Acclaimed conservationist Mona Khalil was killed by an Israeli strike on her beachside home in the village of al-Mansouri in southern Lebanon. The 76-year-old spent more than 25 years working to protect endangered sea turtles, and her work helped turn a stretch of southern Lebanon’s coastline into one of the most important nesting sites for endangered sea turtles in the eastern Mediterranean.
Khalil lived in “the Orange House” — her grandmother’s home, which she helped transform into a refuge for endangered sea turtles, an ecotourism site and a training ground in ecological conservation for a generation of volunteers. “This is not a project that belongs to me,” she once said. “It belongs to Lebanon. It belongs to the whole world.”

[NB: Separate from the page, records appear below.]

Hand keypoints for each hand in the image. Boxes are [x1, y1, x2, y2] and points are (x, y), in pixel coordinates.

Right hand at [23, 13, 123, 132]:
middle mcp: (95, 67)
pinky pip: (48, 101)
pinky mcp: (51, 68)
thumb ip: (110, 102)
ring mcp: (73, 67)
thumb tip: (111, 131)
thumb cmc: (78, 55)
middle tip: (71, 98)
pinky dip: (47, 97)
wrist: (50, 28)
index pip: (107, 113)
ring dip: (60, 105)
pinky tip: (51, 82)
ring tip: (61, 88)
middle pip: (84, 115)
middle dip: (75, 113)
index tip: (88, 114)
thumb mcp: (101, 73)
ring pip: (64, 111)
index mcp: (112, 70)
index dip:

A refugee of the Lebanese civil war, Khalil returned to Lebanon from the Netherlands in 1999 and began her conservation work after seeing a turtle laying eggs on the beach near her family’s seaside home. Since then, Mona rarely left her home and the beach she had spent years protecting.
“Mona was like a symbol of hope, of life and of resistance in south Lebanon, and probably that’s one of the reasons she was killed,” says Rami Khashab, a Lebanese herpetologist who worked alongside Khalil. “They are trying to kill the hope of the Lebanese people.”